Kristin Bergaust has presented the FELT project at the NOBA BioArt Symposium - Thinking through matter, organized by the Norwegian BioArt Arena.
(Photo: Zane Cerpina )
Congratulations to the FELT project group for securing a 1 MNOK internal grant at OsloMet for 2019-20. The multi-disciplinary project will conduct in-depth transdisciplinary research to meet challenges and discover possibilities in the interrelations and intersections that occur between human beings, living environments and machines with an aim to develop innovative results, methods and processes to further education and research for the future.
Project coordinator: Prof. Kristin Bergaust
We have the pleasure to announce that the conference Renewable Futures 2020 will be held at OsloMet. The FELT project will contribute to the organization. Welcome!
Artistic research combined with IT methods can be a great way to educate children to robotics and AI. We received a visit from forskning.no and 10-years old Eskil, to show how our multi-disciplinary research methods at the intersection of Artificial Intelligence, Robotics and Art con be an engaging educational tool.
Congratulations to the FELT project group for securing a 100.000 NOK internal grant at OsloMet to prepare an EU project proposal in 2019. The multi-disciplinary project will investigate Living Technologies through Art.
Our OsloMet students Joachim Berg, Gustav Berggren, Arqam Sajid, Ruben Jahren and Sivert Borgeteien are investigating art generated by Artificial Intelligence, in particular evolutionary art. They evolve genotypes of overlapping transparent geometrical shapes of different colors to approximate pictures and paintings with a new artistic style.
Here is the project code (on Github)
Our group has submitted and ambitious proposal to the Norwegian Artistic Research Program (NARP), entitled Futures of Living Technologies (FELT). Fingers crossed!
Our two students Vako Varankian and Haakon Roen present our multi-disciplinary project "Gathering of the Hive: investigating the clustering behaviour of honeybees through art and swarm robotics " in a prestigious international venue.

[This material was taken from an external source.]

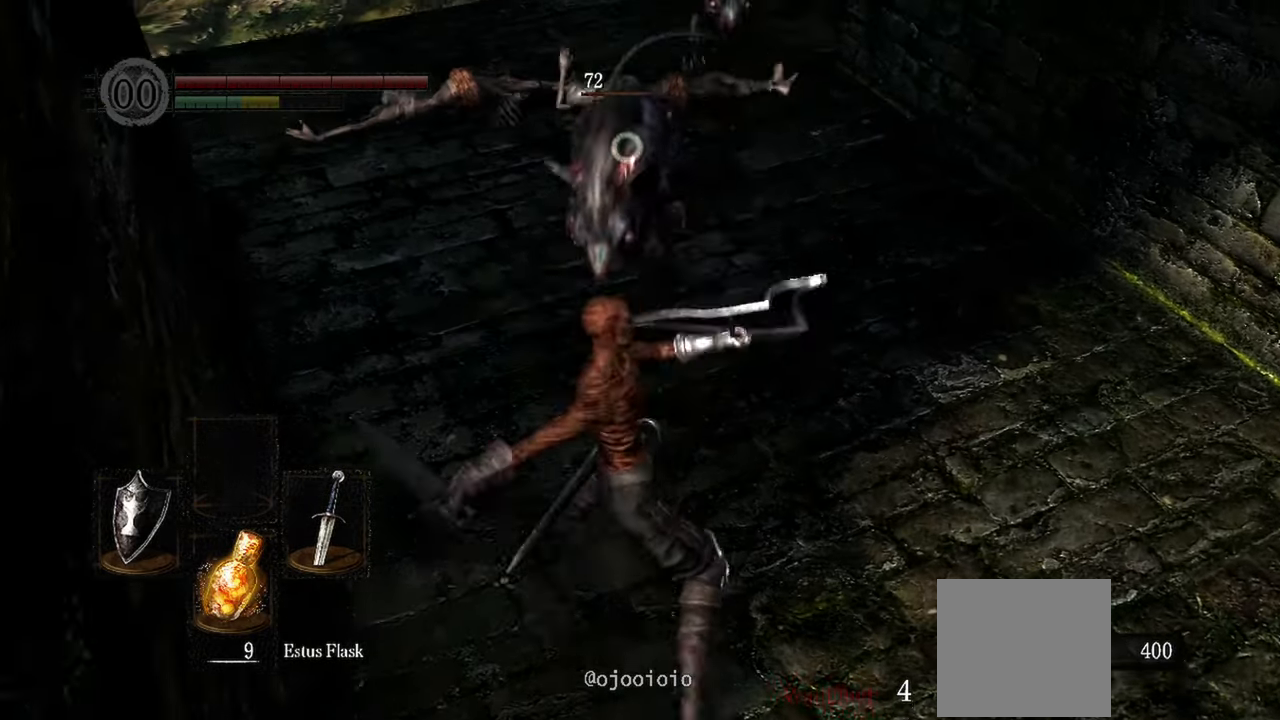
{"buttons": [], "left_stick": "center", "right_stick": "center", "events": []}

3rd International Conference on Art, Science, Technologies and Humanities, Latvia.
Our students Benjamin, Haakon and Stephanie have presented our projects at TKD Day, the annual celebration of the Faculty of Technology, Art and Design at OsloMet.

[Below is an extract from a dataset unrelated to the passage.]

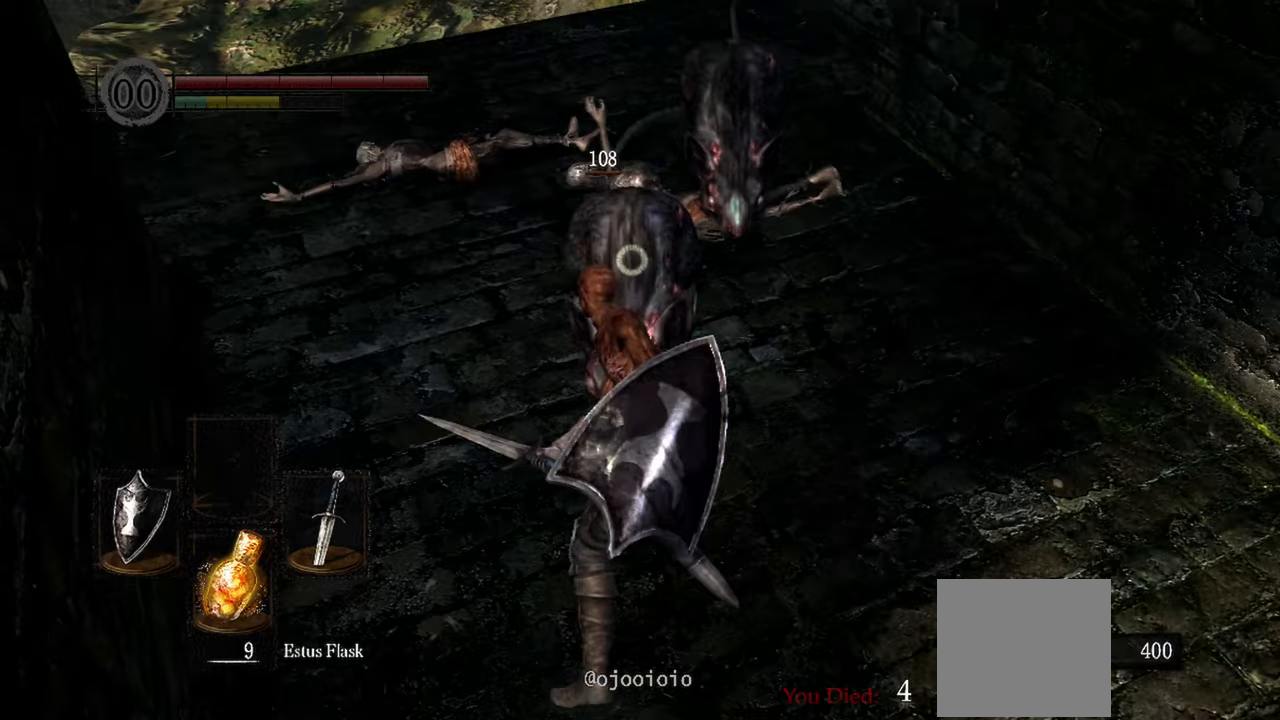
{"buttons": [], "left_stick": "down", "right_stick": "center", "events": [[83, "left_stick", "down"], [267, "B", "down"], [367, "B", "up"]]}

Great engagement and interest from the participants.
Our student Vako Varankian, in collaboration with Heidi Dahlsveen, has investigated an experimental approach to storytelling with the help of our robot Leonardo (AKA Pepper).
The performance and demo can be seen in the hallway at OsloMet.
In this guest lecture, our OsloMet master students at the Dept. of Art, Design and Drama learn about Artificial Intelligence and Artificial Life, and reflect around such technologies in the context of artistic research.